» Extracted page text data:

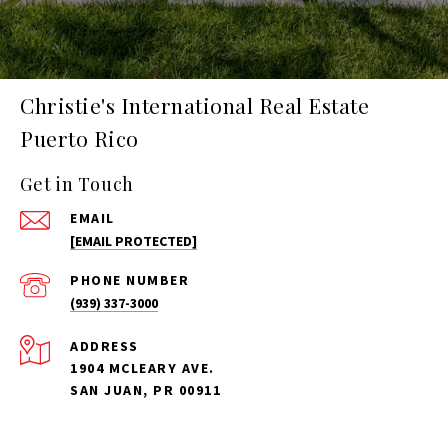
Christie's International Real Estate
Puerto Rico
Get in Touch
EMAIL
[EMAIL PROTECTED]
PHONE NUMBER
(939) 337-3000
ADDRESS
1904 MCLEARY AVE.
SAN JUAN, PR 00911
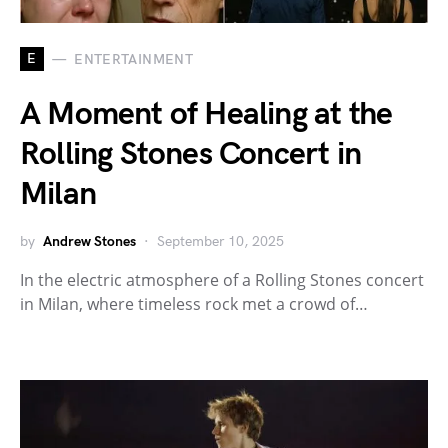
E
ENTERTAINMENT
A Moment of Healing at the
Rolling Stones Concert in
Milan
by
Andrew Stones
September 10, 2025
In the electric atmosphere of a Rolling Stones concert
in Milan, where timeless rock met a crowd of…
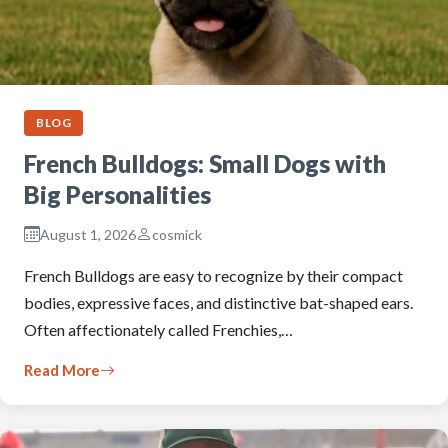
BLOG
French Bulldogs: Small Dogs with
Big Personalities
August 1, 2026
cosmick
French Bulldogs are easy to recognize by their compact
bodies, expressive faces, and distinctive bat-shaped ears.
Often affectionately called Frenchies,…
Read More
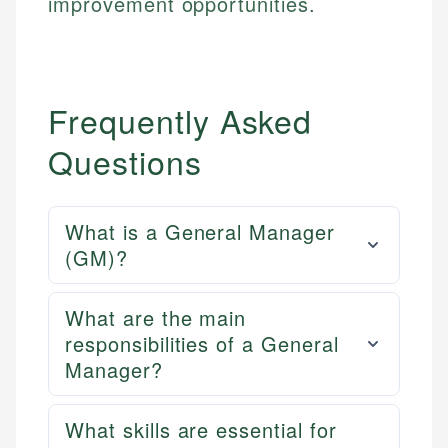
improvement opportunities.
Frequently Asked
Questions
What is a General Manager
(GM)?
What are the main
responsibilities of a General
Manager?
What skills are essential for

» TASK: All lines with the string "General" must be copied from the data.

» FINISHED EXERCISE:
What is a General Manager
responsibilities of a General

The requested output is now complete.